What you need to do
Repeat only the lines below from the one containing "- 一本开源的JavaScript语言教程，全面介绍ECMAScript 6新增的语法特性" through the one containing "[repo-adcct]：h", inclusive, exactly as written.

Dataset extract
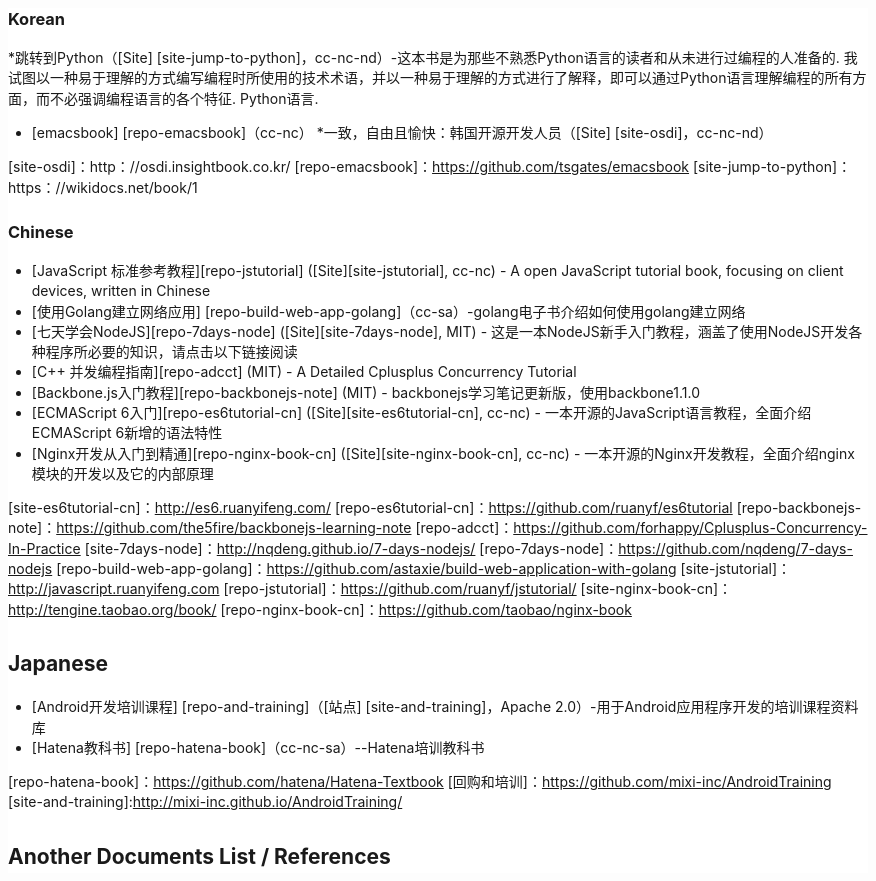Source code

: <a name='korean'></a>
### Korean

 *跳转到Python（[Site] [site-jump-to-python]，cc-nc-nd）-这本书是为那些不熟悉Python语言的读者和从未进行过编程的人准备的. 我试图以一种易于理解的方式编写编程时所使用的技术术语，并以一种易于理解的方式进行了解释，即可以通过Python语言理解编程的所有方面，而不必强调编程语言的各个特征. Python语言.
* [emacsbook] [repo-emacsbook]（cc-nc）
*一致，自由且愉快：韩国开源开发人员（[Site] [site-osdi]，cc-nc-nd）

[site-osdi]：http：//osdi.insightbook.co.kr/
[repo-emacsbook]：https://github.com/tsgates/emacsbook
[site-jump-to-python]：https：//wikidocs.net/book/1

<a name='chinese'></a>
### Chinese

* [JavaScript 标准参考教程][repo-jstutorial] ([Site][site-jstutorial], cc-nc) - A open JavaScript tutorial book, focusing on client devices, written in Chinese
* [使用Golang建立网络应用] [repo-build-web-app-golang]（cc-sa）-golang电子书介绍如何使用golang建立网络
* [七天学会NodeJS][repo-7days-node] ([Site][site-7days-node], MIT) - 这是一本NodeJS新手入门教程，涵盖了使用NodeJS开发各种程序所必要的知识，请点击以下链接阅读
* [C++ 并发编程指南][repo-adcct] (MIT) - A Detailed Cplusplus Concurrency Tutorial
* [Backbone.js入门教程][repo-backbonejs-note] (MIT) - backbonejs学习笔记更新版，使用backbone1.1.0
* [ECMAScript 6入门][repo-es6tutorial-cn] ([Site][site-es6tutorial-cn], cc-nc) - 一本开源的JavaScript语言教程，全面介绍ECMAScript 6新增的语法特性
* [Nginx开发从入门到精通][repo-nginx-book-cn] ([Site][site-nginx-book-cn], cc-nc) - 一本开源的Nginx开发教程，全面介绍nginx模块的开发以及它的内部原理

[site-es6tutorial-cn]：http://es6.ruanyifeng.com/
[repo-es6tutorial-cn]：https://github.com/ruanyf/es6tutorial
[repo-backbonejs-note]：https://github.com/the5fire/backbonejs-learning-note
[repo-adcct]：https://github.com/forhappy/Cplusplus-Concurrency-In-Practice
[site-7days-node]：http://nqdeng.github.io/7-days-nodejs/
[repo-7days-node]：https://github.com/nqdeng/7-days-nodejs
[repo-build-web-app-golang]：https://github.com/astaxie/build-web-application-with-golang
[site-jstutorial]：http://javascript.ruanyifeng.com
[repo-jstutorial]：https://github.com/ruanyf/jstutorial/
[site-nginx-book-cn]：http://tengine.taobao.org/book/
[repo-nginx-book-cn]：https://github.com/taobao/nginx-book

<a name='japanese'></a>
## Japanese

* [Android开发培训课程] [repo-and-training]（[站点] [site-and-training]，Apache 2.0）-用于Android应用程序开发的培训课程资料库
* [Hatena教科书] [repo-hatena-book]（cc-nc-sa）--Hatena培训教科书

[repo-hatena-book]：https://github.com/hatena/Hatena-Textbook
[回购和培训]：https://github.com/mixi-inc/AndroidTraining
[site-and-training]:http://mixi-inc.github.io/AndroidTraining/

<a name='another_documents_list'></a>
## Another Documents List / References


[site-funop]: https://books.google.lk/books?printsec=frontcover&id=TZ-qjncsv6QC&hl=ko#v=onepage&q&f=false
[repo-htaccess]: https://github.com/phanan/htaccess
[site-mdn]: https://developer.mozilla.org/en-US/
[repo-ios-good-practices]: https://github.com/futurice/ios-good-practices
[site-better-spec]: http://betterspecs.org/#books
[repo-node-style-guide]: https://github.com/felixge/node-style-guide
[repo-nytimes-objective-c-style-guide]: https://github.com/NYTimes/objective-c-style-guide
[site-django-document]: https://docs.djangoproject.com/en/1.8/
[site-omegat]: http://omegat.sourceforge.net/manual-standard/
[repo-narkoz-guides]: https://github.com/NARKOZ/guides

Task answer
* [ECMAScript 6入门][repo-es6tutorial-cn] ([Site][site-es6tutorial-cn], cc-nc) - 一本开源的JavaScript语言教程，全面介绍ECMAScript 6新增的语法特性
* [Nginx开发从入门到精通][repo-nginx-book-cn] ([Site][site-nginx-book-cn], cc-nc) - 一本开源的Nginx开发教程，全面介绍nginx模块的开发以及它的内部原理

[site-es6tutorial-cn]：http://es6.ruanyifeng.com/
[repo-es6tutorial-cn]：https://github.com/ruanyf/es6tutorial
[repo-backbonejs-note]：https://github.com/the5fire/backbonejs-learning-note
[repo-adcct]：https://github.com/forhappy/Cplusplus-Concurrency-In-Practice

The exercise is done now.